Where science and tech meet creativity.

NASAI’m currently sitting in a group session with grad students, two other professors, and high school teachers discussing how we can sell manned missions to the moon. As educators (formal and informal) we need to consider: who are our audiences, and what are our messages? If we teach NASA’s vision to return to the Moon, how do we (as used space mission sales people) sell the return of manned missions to the moon.

As a starting point, we need to be able to say, “Why are we returning to the moon?”

This is a commercial versus NASA question, and we have reasons for both.

In general (ideas below contributed by the group, who asked I omit their names):
– The moon is a jumping off point (gravitationally) to get beyond the moon
– It’s also a survival of the species question: If we can live there (the Moon) we can live anywhere
– It’s practice camping – like spending the night in your backyard before a major camping trip
– Seed corn for basic research – this is a laboratory. We need the key message that we are going to do R&D
– The moon in our own backyard… Tourism, Education,… The Moon in Hi-Def.

There are also the historical arguments for manned exploration: Louis and Clark’s government funded exploration set the pathway to blaze across America. Their stopping off points became cities (including the one I live in today). Other examples include James Town – a test (which failed) of our one civilization to populate an entirely new economic niche. The parable of Louis and Clark is one that we can use powerfully.

Another professor points out: We need to return to the fundamental questions – Who are we? Where do we come from? What are our next steps as humans? We need to consider sustainability, and upward motion for everyone.

There are key question that needs to be addressed: Who owns the moon? If we are developing industrial resources, who get’s them? The language we use often sounds like the language of Colonialism / Colonization. We need to consider this as an international effort as a planet and a species… There is also the question of cost. How do we sell people on the cost of manned space?

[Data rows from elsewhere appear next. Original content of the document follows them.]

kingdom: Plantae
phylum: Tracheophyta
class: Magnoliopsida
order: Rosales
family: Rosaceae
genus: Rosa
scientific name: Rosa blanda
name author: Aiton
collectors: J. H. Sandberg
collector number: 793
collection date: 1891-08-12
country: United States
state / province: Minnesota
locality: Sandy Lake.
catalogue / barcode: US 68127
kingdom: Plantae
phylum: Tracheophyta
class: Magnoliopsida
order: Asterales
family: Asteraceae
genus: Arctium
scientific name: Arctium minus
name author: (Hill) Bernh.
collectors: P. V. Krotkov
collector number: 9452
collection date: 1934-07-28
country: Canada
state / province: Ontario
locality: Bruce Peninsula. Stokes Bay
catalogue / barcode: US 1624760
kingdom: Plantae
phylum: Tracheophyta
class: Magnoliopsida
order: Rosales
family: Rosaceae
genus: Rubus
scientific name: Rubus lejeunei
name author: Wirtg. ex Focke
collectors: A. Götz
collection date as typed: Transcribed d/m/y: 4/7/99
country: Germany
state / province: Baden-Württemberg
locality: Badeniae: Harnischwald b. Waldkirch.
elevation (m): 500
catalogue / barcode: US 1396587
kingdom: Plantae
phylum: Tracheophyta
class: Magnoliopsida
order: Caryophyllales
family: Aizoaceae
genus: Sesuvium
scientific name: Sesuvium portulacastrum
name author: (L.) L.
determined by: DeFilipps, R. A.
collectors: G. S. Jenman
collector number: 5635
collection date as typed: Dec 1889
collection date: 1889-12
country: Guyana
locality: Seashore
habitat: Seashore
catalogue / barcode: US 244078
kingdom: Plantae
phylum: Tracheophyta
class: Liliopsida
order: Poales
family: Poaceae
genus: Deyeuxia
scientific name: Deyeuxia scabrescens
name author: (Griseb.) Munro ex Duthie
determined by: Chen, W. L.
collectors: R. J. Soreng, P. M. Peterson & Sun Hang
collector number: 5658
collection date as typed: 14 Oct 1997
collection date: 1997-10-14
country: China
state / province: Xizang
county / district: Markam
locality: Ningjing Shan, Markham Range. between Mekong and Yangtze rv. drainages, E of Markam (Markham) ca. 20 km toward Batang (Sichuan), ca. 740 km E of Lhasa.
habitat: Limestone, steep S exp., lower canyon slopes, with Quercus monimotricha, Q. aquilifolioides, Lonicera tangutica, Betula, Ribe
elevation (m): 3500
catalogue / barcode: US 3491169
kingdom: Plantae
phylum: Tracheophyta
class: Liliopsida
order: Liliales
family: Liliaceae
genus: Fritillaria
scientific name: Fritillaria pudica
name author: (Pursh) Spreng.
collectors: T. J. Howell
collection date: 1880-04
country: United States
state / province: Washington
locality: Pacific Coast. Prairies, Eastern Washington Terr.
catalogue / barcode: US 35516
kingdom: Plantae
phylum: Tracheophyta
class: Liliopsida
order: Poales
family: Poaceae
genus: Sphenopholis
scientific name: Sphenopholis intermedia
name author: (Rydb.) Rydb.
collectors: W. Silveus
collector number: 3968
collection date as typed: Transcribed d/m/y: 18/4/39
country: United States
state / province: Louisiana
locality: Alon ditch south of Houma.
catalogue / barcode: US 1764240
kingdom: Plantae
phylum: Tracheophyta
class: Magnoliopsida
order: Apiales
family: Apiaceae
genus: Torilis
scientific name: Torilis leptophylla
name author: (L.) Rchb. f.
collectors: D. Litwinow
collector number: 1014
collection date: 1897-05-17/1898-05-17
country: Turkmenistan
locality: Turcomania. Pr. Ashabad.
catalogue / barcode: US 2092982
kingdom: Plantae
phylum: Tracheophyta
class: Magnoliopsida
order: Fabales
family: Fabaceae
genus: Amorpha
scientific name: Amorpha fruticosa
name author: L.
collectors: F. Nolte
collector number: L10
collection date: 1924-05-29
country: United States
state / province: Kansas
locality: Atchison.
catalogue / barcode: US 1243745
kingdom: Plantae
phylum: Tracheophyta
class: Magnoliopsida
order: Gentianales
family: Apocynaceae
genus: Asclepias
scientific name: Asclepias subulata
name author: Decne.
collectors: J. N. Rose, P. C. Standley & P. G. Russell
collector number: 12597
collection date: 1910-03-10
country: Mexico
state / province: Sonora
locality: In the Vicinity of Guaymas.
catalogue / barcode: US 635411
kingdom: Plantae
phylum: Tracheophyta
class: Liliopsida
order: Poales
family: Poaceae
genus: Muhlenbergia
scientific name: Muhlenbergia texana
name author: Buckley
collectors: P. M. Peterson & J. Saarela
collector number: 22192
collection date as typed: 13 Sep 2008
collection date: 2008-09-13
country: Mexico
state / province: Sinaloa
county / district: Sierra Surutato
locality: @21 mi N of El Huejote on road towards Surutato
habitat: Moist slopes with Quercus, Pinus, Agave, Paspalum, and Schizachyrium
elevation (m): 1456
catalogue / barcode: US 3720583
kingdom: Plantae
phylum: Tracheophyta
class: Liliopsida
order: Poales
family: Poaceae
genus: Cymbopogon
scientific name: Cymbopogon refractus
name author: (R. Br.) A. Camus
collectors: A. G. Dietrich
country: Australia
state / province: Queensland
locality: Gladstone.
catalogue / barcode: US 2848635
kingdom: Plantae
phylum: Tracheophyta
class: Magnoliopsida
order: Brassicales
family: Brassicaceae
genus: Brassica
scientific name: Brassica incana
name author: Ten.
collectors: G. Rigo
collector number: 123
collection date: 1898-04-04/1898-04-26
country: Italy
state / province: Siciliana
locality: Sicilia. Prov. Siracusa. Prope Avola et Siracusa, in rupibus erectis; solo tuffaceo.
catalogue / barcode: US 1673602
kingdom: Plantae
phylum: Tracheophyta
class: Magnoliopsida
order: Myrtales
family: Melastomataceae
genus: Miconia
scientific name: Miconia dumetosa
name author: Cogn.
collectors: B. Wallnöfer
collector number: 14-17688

And there is the question of religion: The moon is a sacred object in many cultures. How do we make a scared object an industrial complex?

Professor: We went to the moon and left a bunch of stuff there, but to what end?
Pamela’s internal dialogue: So we can shoot lasers at it!
…
Professor: The public is apathetic – we need to get them captivated, not spouting the party line.

It looks like China will beat us to the moon. Is this an issue?
Grad student: This doesn’t need to be a competition with China. Why should we be upset with other nations getting ahead? Why is this us versus them instead of all of working together?

The implication to me is: The moon is everyones. It doesn’t have to be NASA going to the Moon alone and there are reasons for manned moon missions.

This needs to be humanity going to the moon, blazing a human trail…

An Important Postscript: At the end of the day I ran into Bernard Foing of ESA. He asked me about the day. I honestly said that I wished someone could sell me on the reason NASA needs to go to the Moon with men. He said (I’m paraphrasing) that it’s many layered, and the need to inspire, educate, explore, build strong partnerships with other nations, prove that we can do it, and prove that we can do it together as a planet working to develop scientific, industrial and education resources. He said it from the heart, and he the way he described it as a global mission, with NASA as a part of it . . . That is he way I wanted it explained. It is us working with them, to together explore. It is not us getting there before them to exploit the resources (which is what sometimes feel like people are trying to tell me). Bernard Foing made me want to see where this can go.